In 1992, Emory University freshman Sabrina Collins alleged that vandals had attacked her dorm and written racist words on the walls. Like Sharpton came to Tawana Brawley's defense, Toure' stepped up for Miss Collins, protesting the attack. However, six months later Collins, like Brawley, admitted that the whole thing was a hoax. And like Al Sharpton, for Toure' the facts didn't, and don't matter. To this day, Toure still defends Collins' hoax. He wrote in his paper, The Fire This Time, that “THE POSSIBILITY THAT COLLINS HERSELF PERPETRATED THE CRIME HAS SEEMED TO MINIMIZE THE INCIDENT’S IMPORTANCE. IN ANALYZING THE EVENT’S IMPORTANCE TO EMORY, IT IS NOT AT ALL IMPORTANT IF COLLINS DID IT.”
Based on what I've seen of Toure's so-called analysis and rants on MSNBC, I'd say that little has changed in his worldview over the last 20+ years.
MSNBC’s Touré founded militant anti-white student paper
9:29 PM 04/09/2013
Charles C. Johnson and Ryan Girdusky
MSNBC host Touré founded a student newspaper dedicated to black liberation theology while he was a college student attending Emory University from 1989 to 1992. ]
Touré’s flagship publication, The Fire This Time, lavished praise on famous anti-Semites, black supremacists, and conspiracy theorists whom Touré helped bring to campus.
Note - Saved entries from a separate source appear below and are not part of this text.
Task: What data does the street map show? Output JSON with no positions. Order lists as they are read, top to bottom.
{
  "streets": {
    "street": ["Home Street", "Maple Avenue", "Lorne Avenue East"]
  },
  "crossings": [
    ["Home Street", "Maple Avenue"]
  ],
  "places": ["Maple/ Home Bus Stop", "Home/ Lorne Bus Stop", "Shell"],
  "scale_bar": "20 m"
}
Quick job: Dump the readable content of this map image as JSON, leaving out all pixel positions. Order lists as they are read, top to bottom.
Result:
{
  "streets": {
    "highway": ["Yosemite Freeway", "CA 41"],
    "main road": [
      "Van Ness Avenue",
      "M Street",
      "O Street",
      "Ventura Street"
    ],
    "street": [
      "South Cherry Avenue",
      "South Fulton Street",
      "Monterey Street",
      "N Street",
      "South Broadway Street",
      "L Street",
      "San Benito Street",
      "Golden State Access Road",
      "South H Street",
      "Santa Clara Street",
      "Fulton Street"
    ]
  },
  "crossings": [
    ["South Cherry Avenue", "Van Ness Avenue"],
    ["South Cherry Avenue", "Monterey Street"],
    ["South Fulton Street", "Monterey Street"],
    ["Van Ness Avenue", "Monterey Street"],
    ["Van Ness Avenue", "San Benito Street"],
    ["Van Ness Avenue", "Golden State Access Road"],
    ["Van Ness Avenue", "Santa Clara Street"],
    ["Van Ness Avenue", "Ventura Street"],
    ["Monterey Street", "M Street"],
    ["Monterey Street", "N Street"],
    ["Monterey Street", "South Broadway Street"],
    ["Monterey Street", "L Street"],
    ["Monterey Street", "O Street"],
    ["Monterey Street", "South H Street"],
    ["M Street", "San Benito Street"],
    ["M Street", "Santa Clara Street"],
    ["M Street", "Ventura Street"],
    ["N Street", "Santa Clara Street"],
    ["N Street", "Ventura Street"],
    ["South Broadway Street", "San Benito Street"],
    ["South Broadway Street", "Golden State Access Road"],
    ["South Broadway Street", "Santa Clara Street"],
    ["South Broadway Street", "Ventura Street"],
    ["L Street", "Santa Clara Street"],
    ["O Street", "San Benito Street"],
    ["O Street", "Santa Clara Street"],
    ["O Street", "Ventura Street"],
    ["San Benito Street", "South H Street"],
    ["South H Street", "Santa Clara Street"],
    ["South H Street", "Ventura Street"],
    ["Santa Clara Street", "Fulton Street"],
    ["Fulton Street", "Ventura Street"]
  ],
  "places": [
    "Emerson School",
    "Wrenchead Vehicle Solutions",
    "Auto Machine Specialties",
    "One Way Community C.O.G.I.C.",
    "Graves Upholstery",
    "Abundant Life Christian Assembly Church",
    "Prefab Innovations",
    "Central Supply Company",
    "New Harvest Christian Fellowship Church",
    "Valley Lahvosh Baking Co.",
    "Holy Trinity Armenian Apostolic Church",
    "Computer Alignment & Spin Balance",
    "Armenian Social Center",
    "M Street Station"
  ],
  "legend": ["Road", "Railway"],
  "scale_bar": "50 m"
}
Before he became an intense-but-sardonic TV personality, Touré also decried “the suffocating white community” and defended a nationally famous fake hate crime.
In an interview with The Daily Caller, Touré described the newspaper as “an important black voice on campus” and “a form of community building.”
The Fire This Time only solicited funds from blacks. “Kujichagulia means self-determination,” he wrote. “Economic kujichagulia is an essential part of any realistic program of African-American liberation. This is why we insist on being completely funded by African-Americans.”
The newspaper’s content – a mix of identity politics and post-modern flapdoodle – mark it as an item of its time. In one article entitled “My School, My School Is On Fire… Why EU [Emory University] Doesn’t Need Any Water,” Touré chronicled racial divisions at Emory University and repeatedly asked, “Why’d you go to a white school?” The author turned that rhetorical question into a rallying cry for black liberation: “At a White School like Emory there is a greater potential for higher consciousness and more activism within the black community than at a college,” Touré declared.
The youthful Touré did not consider whether attending a “white school” might provide educational opportunities, networking advantages, or job placement leads, though these are the reasons most people choose a college.